Let \({{{\mathcal {U}}}}_n\) and \({\overline{{{\mathcal {U}}}}}_n\) (\({{{\mathcal {A}}}}_n\) and \({\overline{{{\mathcal {A}}}}}_n\)) denote the sets of all rooted near-4-regular maps with n inner faces (n edges) on the sphere and the projective plane, respectively. Let \(p_m\) and \(\overline{p_m}\) be, respectively, the limit probability (as \(n\rightarrow \infty\)) of the event that the rooted vertex of a map chosen in \({{{\mathcal {U}}}}_n\) and \({\overline{{{\mathcal {U}}}}}_n\) (\({{{\mathcal {A}}}}_n\) and \({\overline{{{\mathcal {A}}}}}_n\)) at random is of valency 2m. It is shown that both \(p_m\) and \(\overline{p_m}\) obey the asymptotic pattern characterized by the factor \(m^{\frac{1}{2}}\): \(Cm^{\frac{1}{2}} {\left( \frac{2}{3}\right) }^m\) as \(m\rightarrow \infty\), where C is a constant depending on the type of maps, meanwhile each of \(q_m\) and \(\overline{q_m}\) will not satisfy the root-vertex valency distribution pattern posed in Liskovets (J Combin Theory Ser B 75, 116–133, 1999) (i.e., \(q_m=\overline{q_m}=0\) for every natural number m). In particular, those maps can not satisfy several other classical patterns for n-edged maps.

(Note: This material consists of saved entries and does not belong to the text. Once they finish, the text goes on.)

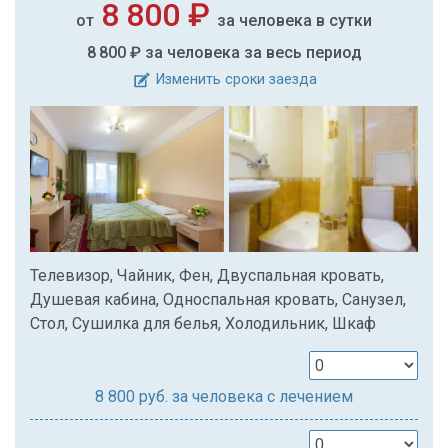
8 800 ₽
от
за человека в сутки
8 800 ₽
за человека за весь период
Изменить сроки заезда
Телевизор, Чайник, Фен, Двуспальная кровать,
Душевая кабина, Односпальная кровать, Санузел,
Стол, Сушилка для белья, Холодильник, Шкаф
8 800
руб. за человека с лечением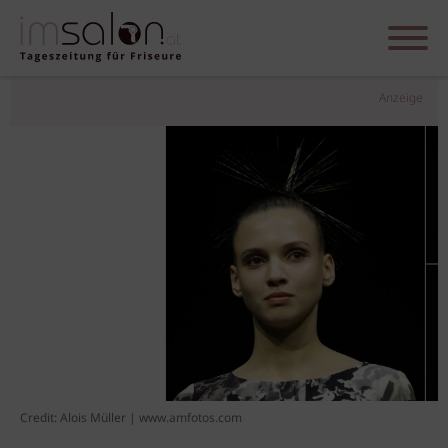
Anzeige
Credit: Alois Müller | www.amfotos.com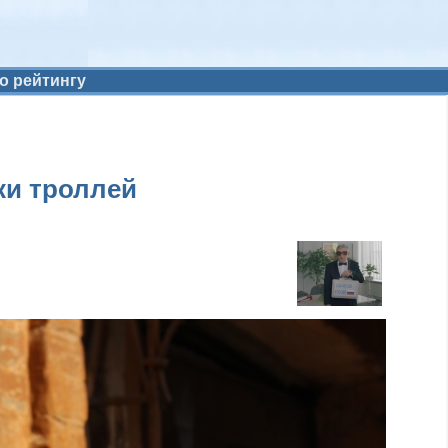
о рейтингу
ки троллей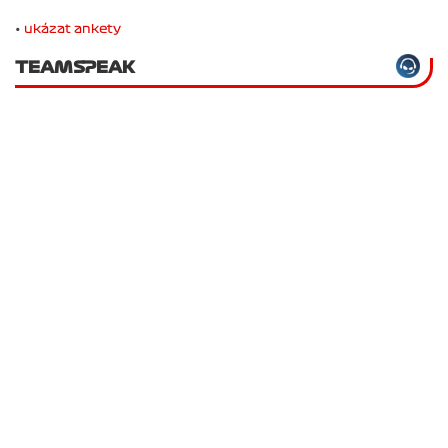
•
ukázat ankety
TEAMSPEAK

让\({{{\mathcal {U}}}}_n\)和\({\overline{{{\mathcal {U}}}}}}_n\) ( \({{{\mathcal {A}} }}_n\)和\({\overline{{{\mathcal {A}}}}}_n\) ) 表示球体上具有n 个内面（n 个边）的所有有根近 4-正则映射的集合和投影平面，分别。让\（p_m \）和\（\划线{p_m} \）是分别限制概率（如\（N \ RIGHTARROW \ infty \）的情况下的），其在选择了一个图的根顶点\（{ {{\mathcal {U}}}}_n\)和\({\overline{{{\mathcal {U}}}}}_n\) ( \({{{\mathcal {A}}}}}_n\ )和\({\overline{{{\mathcal {A}}}}}_n\) ) 随机的化合价为 2 m。结果表明，\(p_m\)和\(\overline{p_m}\) 都服从由因子\(m^{\frac{1}{2}}\)表征的渐近模式：  \(Cm^{ \frac{1}{2}} {\left( \frac{2}{3}\right) }^m\)为\(m\rightarrow \infty\)，其中C是一个常数，取决于映射，同时\(q_m\)和\(\overline{q_m}\) 中的每一个都不会满足 Liskovets (J Combin Theory Ser B 75, 116–133, 1999) 中提出的根顶点价分布模式（即，\(q_m=\overline{q_m}=0\)对于每个自然数m）。特别是，这些地图不能满足n边地图的其他几种经典模式。